Star Wars Episode 1 The Phantom Menace
George Lucas, USA, 1999, 136 mins
Review by Gerald Houghton (1999)
Did anyone really want this? Seriously. Isn’t that the flaw in Gorgeous George’s plan? Actually making the damn thing? Haven’t the last two years been proof enough that what people wanted - what they really, really wanted - was the idea of a new episode. The carefully leaked stills, the suggestions about plot, the teasers, trailers: hints towards what a new Star Wars might look like. It’s all in the anticipation, the expectation, the ways in which fans interpret the clues. All that queuing to be the first was always more about the queuing, not the opening. The film itself was always going to be a let down. And how.
To be fair and judge it against the summer competition - the ragged and rank Mummy, the malodorous Matrix - finds a film no better than the latter but certainly no worse than the former. But, I suppose, we could at least claim for The Matrix an attempt to be clever, and for The Mummy that, however heavy handed, it does make gestures towards humour. The Phantom Menace (anyone care to explain the subtitle?) is about as po-faced and easily digested as populist cinema gets. Lucas might make claims for his kiddie audience, but in upping the crap creature content and downplaying anything like intelligence, he is selling out those who remember the original film the first time around. He wants both their loyalty - and dollars - and to hook a whole new generation. It’s about as cynical a marketing move as a film-maker has ever made.
Having personally paid for it all himself - the ultimate indie-flick - Lucas must carry the can. And, as The Phantom Menace makes explicitly clear, he simply doesn’t have the talent for the job. He can’t write. And that’s by his own admission. Even the performers howled the first time round at his artless techno-babble and cod-spiritual wank, but this is, if anything, much much worse. If The Phantom Menace has humour then it’s entirely unintentional and spewed mostly by ostensible star Liam Neeson and the likes of poor Sam Jackson as some kind of Jedi big-wig. At least Yoda is a puppet. And just as rubbish a puppet as he ever was. Jar Jar Binks, the first entirely computer generated character in motion pictures (except, of course, that he isn’t), despite rumours from across the Atlantic, is no more or less irritating than his compatriots romping through this ridiculous pantomime. No, if anyone deserves a slap it’s the cloying and arrogant (now there’s a combination) Jake Lloyd as Anakin Skywalker. And quite what the usually useful Ewan McGregor is doing is anyone’s guess.

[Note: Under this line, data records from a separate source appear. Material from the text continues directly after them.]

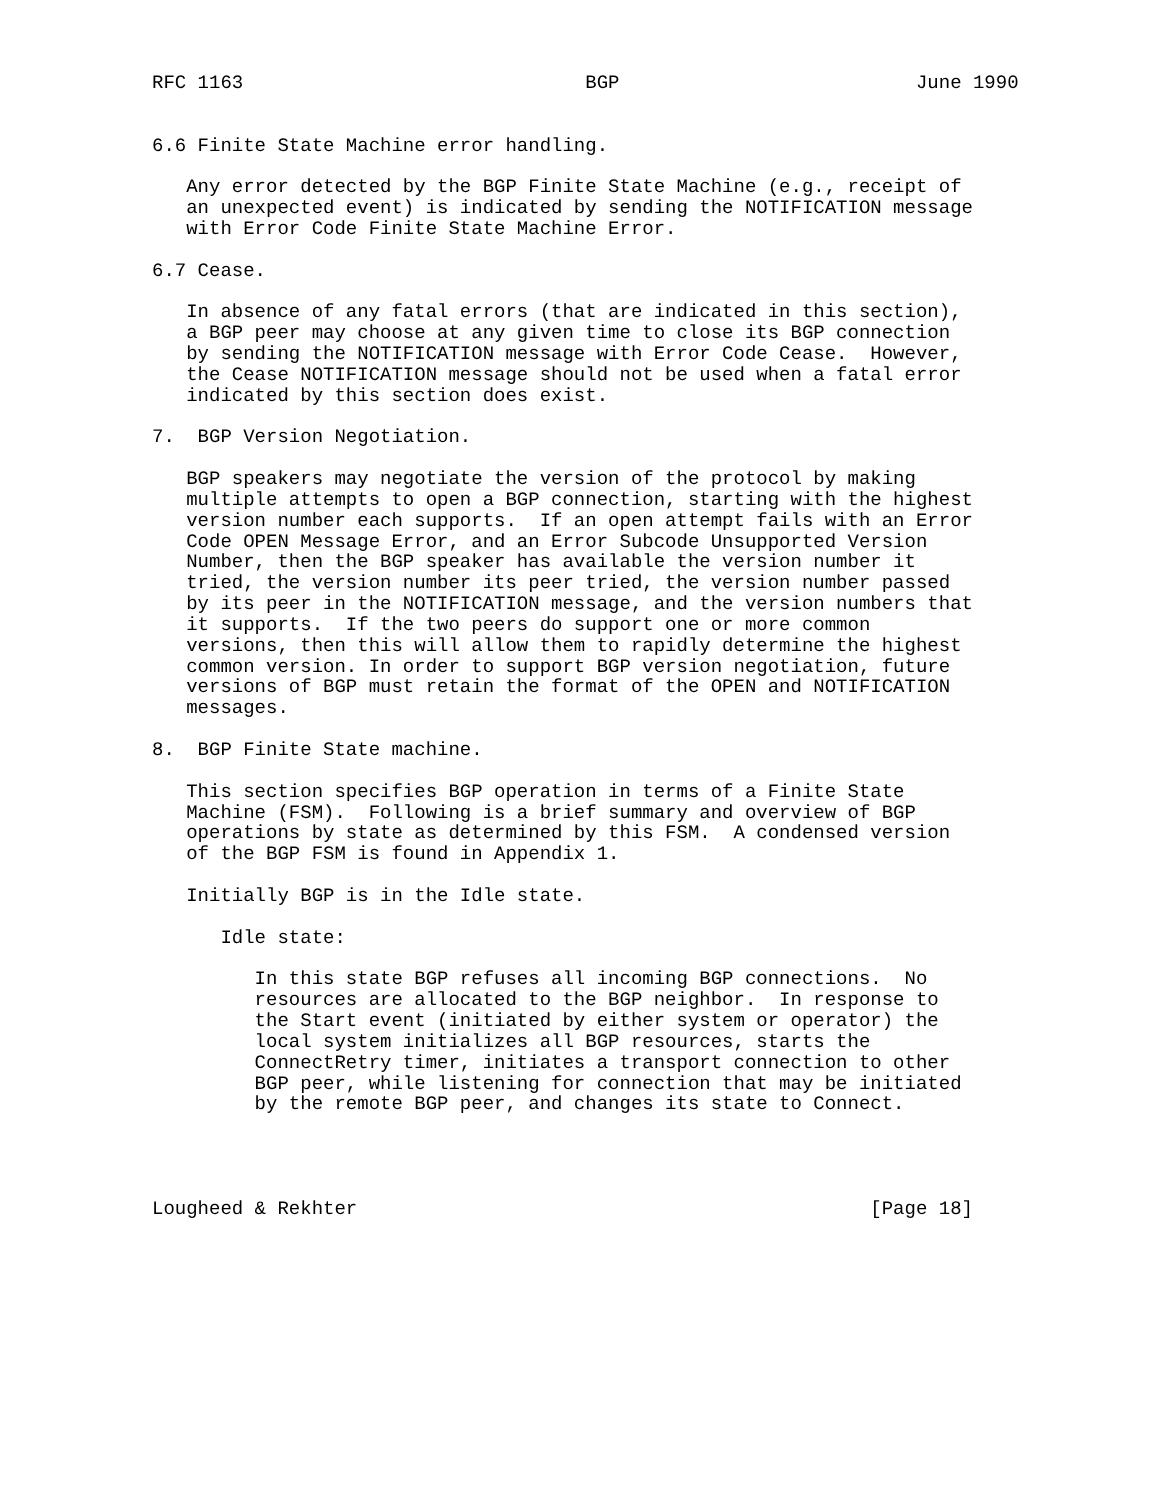RFC 1163                              BGP                          June 1990


6.6 Finite State Machine error handling.

   Any error detected by the BGP Finite State Machine (e.g., receipt of
   an unexpected event) is indicated by sending the NOTIFICATION message
   with Error Code Finite State Machine Error.

6.7 Cease.

   In absence of any fatal errors (that are indicated in this section),
   a BGP peer may choose at any given time to close its BGP connection
   by sending the NOTIFICATION message with Error Code Cease.  However,
   the Cease NOTIFICATION message should not be used when a fatal error
   indicated by this section does exist.

7.  BGP Version Negotiation.

   BGP speakers may negotiate the version of the protocol by making
   multiple attempts to open a BGP connection, starting with the highest
   version number each supports.  If an open attempt fails with an Error
   Code OPEN Message Error, and an Error Subcode Unsupported Version
   Number, then the BGP speaker has available the version number it
   tried, the version number its peer tried, the version number passed
   by its peer in the NOTIFICATION message, and the version numbers that
   it supports.  If the two peers do support one or more common
   versions, then this will allow them to rapidly determine the highest
   common version. In order to support BGP version negotiation, future
   versions of BGP must retain the format of the OPEN and NOTIFICATION
   messages.

8.  BGP Finite State machine.

   This section specifies BGP operation in terms of a Finite State
   Machine (FSM).  Following is a brief summary and overview of BGP
   operations by state as determined by this FSM.  A condensed version
   of the BGP FSM is found in Appendix 1.

   Initially BGP is in the Idle state.

      Idle state:

         In this state BGP refuses all incoming BGP connections.  No
         resources are allocated to the BGP neighbor.  In response to
         the Start event (initiated by either system or operator) the
         local system initializes all BGP resources, starts the
         ConnectRetry timer, initiates a transport connection to other
         BGP peer, while listening for connection that may be initiated
         by the remote BGP peer, and changes its state to Connect.




Lougheed & Rekhter                                             [Page 18]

And therein perhaps lies the biggest flaw of all. Anakin Skywalker, as even the most casual fan knows, grows up into Darth Vader. Meaning, one, we know that he’ll never be in any real danger. And, two, that we can never sympathise with him. Lucas either refuses to recognise these basic facts or simply thinks Lloyd is cute enough to carry it. Think again, Georgie. The scenes between him and his mother are without doubt amongst the very worst you will see this side of Spielberg.
The plot? The plot doesn’t matter. It’s simply about joining the dots - getting from Planet A at the start to Pod-Race B in the middle to Big Battle C at the end - and making the requisite toilet stops at service stations en route. You will not have seen such a remarkably linear piece of storytelling since those old black and white Flash Gordon serials. It’s a narrative bulldozer, demolishing character, personality, subtly and wit before it. It matters not a jot that the CGI effects are actually quite good or that Darth Maul is a fun villain - the former are always at the mercy of Lucas’ crude plot, and the latter gets less than ten minutes screen-time.
I suppose we should have expected it really - the original trilogy are hardly exemplars of classic film-making - but the sheer shoddiness of The Phantom Menace on any level other than merely technical simply beggars belief. There is no enthusiasm and no commitment. It doesn’t try to be anything more than it needs to be: a two and a quarter hour merchandising advert. And think on - we have at least half a decade more of this crap to come.